Пьетро с сыном сделали несколько шагов вперед. Их шпаги скрестились.
– Начали! Повторяю. Ты начинаешь с кварты,[3] рука вытянута, дужки гарды горизонтально. Контррипост,[4] атака в темп, шпага к атаке. Затем последовательность: финт, двойной финт, дополнительный шажок, колющий удар. И сгибай же колени!
– Да, да, – растерянно отозвался Козимо, – кварта, финт, удар и сгибать колени. Прошу прощения, но военному ремеслу не хватает разнообразия.
– Покуда ты не стал основоположником новой европейской философии, тебе придется усвоить го, чему я тебя учу! Тогда ты скорее достигнешь цели.
– Слушайся отца, Козимо, – произнесла Анна. – Он знает, что говорит. В один прекрасный день тебе это пригодится.
– Мама, умоляю! Если вы опять пуститесь в рассказы о своей венецианской жизни и о том, как вы спасли дожа, я просто уйду.
– Лучше сосредоточься, вместо того чтобы оскорблять своих родителей, – парировал Виравольта. – Они еще не совсем выжили из ума. Давай, защищайся. У меня пока еще достанет силы одолеть хлыща вроде тебя. И если будешь хорошо себя вести, я научу тебя тому приему, который я перенял у своего учителя фехтования, де Местра, в Терр Ферм. Он неотразим.

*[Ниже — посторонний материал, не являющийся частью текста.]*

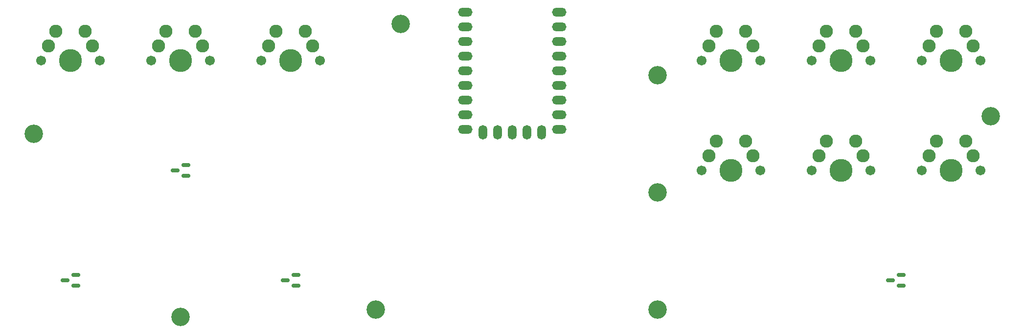
<source format=gbr>
%TF.GenerationSoftware,KiCad,Pcbnew,7.0.9*%
%TF.CreationDate,2024-01-30T16:44:38+01:00*%
%TF.ProjectId,tm-gamepad,746d2d67-616d-4657-9061-642e6b696361,rev?*%
%TF.SameCoordinates,Original*%
%TF.FileFunction,Soldermask,Bot*%
%TF.FilePolarity,Negative*%
%FSLAX46Y46*%
G04 Gerber Fmt 4.6, Leading zero omitted, Abs format (unit mm)*
G04 Created by KiCad (PCBNEW 7.0.9) date 2024-01-30 16:44:38*
%MOMM*%
%LPD*%
G01*
G04 APERTURE LIST*
G04 Aperture macros list*
%AMRoundRect*
0 Rectangle with rounded corners*
0 $1 Rounding radius*
0 $2 $3 $4 $5 $6 $7 $8 $9 X,Y pos of 4 corners*
0 Add a 4 corners polygon primitive as box body*
4,1,4,$2,$3,$4,$5,$6,$7,$8,$9,$2,$3,0*
0 Add four circle primitives for the rounded corners*
1,1,$1+$1,$2,$3*
1,1,$1+$1,$4,$5*
1,1,$1+$1,$6,$7*
1,1,$1+$1,$8,$9*
0 Add four rect primitives between the rounded corners*
20,1,$1+$1,$2,$3,$4,$5,0*
20,1,$1+$1,$4,$5,$6,$7,0*
20,1,$1+$1,$6,$7,$8,$9,0*
20,1,$1+$1,$8,$9,$2,$3,0*%
G04 Aperture macros list end*
%ADD10O,2.500000X1.500000*%
%ADD11O,1.500000X2.500000*%
%ADD12C,3.200000*%
%ADD13C,2.286000*%
%ADD14C,3.987800*%
%ADD15C,1.701800*%
%ADD16RoundRect,0.150000X0.587500X0.150000X-0.587500X0.150000X-0.587500X-0.150000X0.587500X-0.150000X0*%
G04 APERTURE END LIST*
D10*
%TO.C,U5*%
X124334000Y-37063000D03*
X124334000Y-39603000D03*
X124334000Y-42143000D03*
X124334000Y-44683000D03*
X124334000Y-47223000D03*
X124334000Y-49763000D03*
X124334000Y-52303000D03*
X124334000Y-54843000D03*
X124334000Y-57383000D03*
D11*
X127374000Y-57883000D03*
X129914000Y-57883000D03*
X132454000Y-57883000D03*
X134994000Y-57883000D03*
X137534000Y-57883000D03*
D10*
X140574000Y-57383000D03*
X140574000Y-54843000D03*
X140574000Y-52303000D03*
X140574000Y-49763000D03*
X140574000Y-47223000D03*
X140574000Y-44683000D03*
X140574000Y-42143000D03*
X140574000Y-39603000D03*
X140574000Y-37063000D03*
%TD*%
D12*
%TO.C,REF\u002A\u002A*%
X108832000Y-88625000D03*
%TD*%
%TO.C,REF\u002A\u002A*%
X157600000Y-88625000D03*
%TD*%
%TO.C,REF\u002A\u002A*%
X157600000Y-68305000D03*
%TD*%
%TO.C,REF\u002A\u002A*%
X157600000Y-47985000D03*
%TD*%
%TO.C,REF\u002A\u002A*%
X113150000Y-39095000D03*
%TD*%
%TO.C,REF\u002A\u002A*%
X75050000Y-89895000D03*
%TD*%
%TO.C,REF\u002A\u002A*%
X49650000Y-58145000D03*
%TD*%
%TO.C,REF\u002A\u002A*%
X215258000Y-55097000D03*
%TD*%
D13*
%TO.C,SW4*%
X193160000Y-61955000D03*
X186810000Y-59415000D03*
X191890000Y-59415000D03*
D14*
X189350000Y-64495000D03*
D13*
X185540000Y-61955000D03*
D15*
X194430000Y-64495000D03*
X184270000Y-64495000D03*
%TD*%
%TO.C,SW8*%
X89020000Y-45445000D03*
X99180000Y-45445000D03*
D13*
X90290000Y-42905000D03*
D14*
X94100000Y-45445000D03*
D13*
X96640000Y-40365000D03*
X91560000Y-40365000D03*
X97910000Y-42905000D03*
%TD*%
D15*
%TO.C,SW7*%
X69970000Y-45445000D03*
X80130000Y-45445000D03*
D13*
X71240000Y-42905000D03*
D14*
X75050000Y-45445000D03*
D13*
X77590000Y-40365000D03*
X72510000Y-40365000D03*
X78860000Y-42905000D03*
%TD*%
D15*
%TO.C,SW6*%
X50920000Y-45445000D03*
X61080000Y-45445000D03*
D13*
X52190000Y-42905000D03*
D14*
X56000000Y-45445000D03*
D13*
X58540000Y-40365000D03*
X53460000Y-40365000D03*
X59810000Y-42905000D03*
%TD*%
%TO.C,SW5*%
X174110000Y-61955000D03*
X167760000Y-59415000D03*
X172840000Y-59415000D03*
D14*
X170300000Y-64495000D03*
D13*
X166490000Y-61955000D03*
D15*
X175380000Y-64495000D03*
X165220000Y-64495000D03*
%TD*%
D13*
%TO.C,SW3*%
X212210000Y-61955000D03*
X205860000Y-59415000D03*
X210940000Y-59415000D03*
D14*
X208400000Y-64495000D03*
D13*
X204590000Y-61955000D03*
D15*
X213480000Y-64495000D03*
X203320000Y-64495000D03*
%TD*%
D13*
%TO.C,SW2*%
X174110000Y-42905000D03*
X167760000Y-40365000D03*
X172840000Y-40365000D03*
D14*
X170300000Y-45445000D03*
D13*
X166490000Y-42905000D03*
D15*
X175380000Y-45445000D03*
X165220000Y-45445000D03*
%TD*%
%TO.C,SW1*%
X184270000Y-45445000D03*
X194430000Y-45445000D03*
D13*
X185540000Y-42905000D03*
D14*
X189350000Y-45445000D03*
D13*
X191890000Y-40365000D03*
X186810000Y-40365000D03*
X193160000Y-42905000D03*
%TD*%
%TO.C,SW0*%
X212210000Y-42905000D03*
X205860000Y-40365000D03*
X210940000Y-40365000D03*
D14*
X208400000Y-45445000D03*
D13*
X204590000Y-42905000D03*
D15*
X213480000Y-45445000D03*
X203320000Y-45445000D03*
%TD*%
D16*
%TO.C,Front_A3*%
X199812500Y-82595000D03*
X199812500Y-84495000D03*
X197937500Y-83545000D03*
%TD*%
%TO.C,Front_A0*%
X75987500Y-63545000D03*
X75987500Y-65445000D03*
X74112500Y-64495000D03*
%TD*%
%TO.C,Front_A2*%
X93162500Y-83545000D03*
X95037500Y-84495000D03*
X95037500Y-82595000D03*
%TD*%
%TO.C,Front_A1*%
X55062500Y-83545000D03*
X56937500Y-84495000D03*
X56937500Y-82595000D03*
%TD*%
M02*

</source>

– Ладно, ладно. Защищайся, отец!
– Вот такие речи мне по душе.
Анна засмеялась, поигрывая веером, а Козимо вздохнул.
Раздался звон клинков.
На дуэлянтов упал луч солнца.
Пьетро Виравольта де Лансаль уехал из Венеции во Францию около двадцати лет назад, из-за заговора Данте, разоблаченного во время праздника Вознесения в 1756 году. В то время Пьетро состоял на службе в тайной полиции Венеции при загадочном Совете Десяти и носил кличку Черная Орхидея. Он только что спас дожа от верной смерти, а республику от заговора, угрожавшего самим ее основам. Устав от интриг Светлейшей[5] и желая иных приключений, он решился отправиться к новым горизонтам. Пройденный им с тех пор путь лишь упрочил его репутацию.
Прибыв в Версаль зимой 1756 года со своей будущей супругой Анной и лакеем Ландретто, он не предстал перед самым роскошным европейским двором с пустыми руками. Охранная грамота и рекомендательные письма от самого дожа, а также от венецианского сената помогли ему познакомиться с самыми влиятельными лицами при дворе. Государственному секретарю иностранных дел Руйе, а затем и двум его преемникам, кардиналу де Берни и Шуазелю, моментально сообщили о том, что произошло в Венеции, когда по лагуне прокатился грохот пушек. Рапорты дошли до них довольно быстро как из самой Светлейшей Республики, так и от королевских агентов, находившихся в соседних столицах. Возможность принять у себя Черную Орхидею – того, кто спас венецианский режим и стал легендарной фигурой в кругах государственной полиции и европейских секретных служб, – показалась им радостным предзнаменованием. Особенно потому, что новоприбывший не медля сообщил о своей готовности поступить на службу к его величеству, королю Людовику XV, если этот шаг будет способствовать продвижению его дела.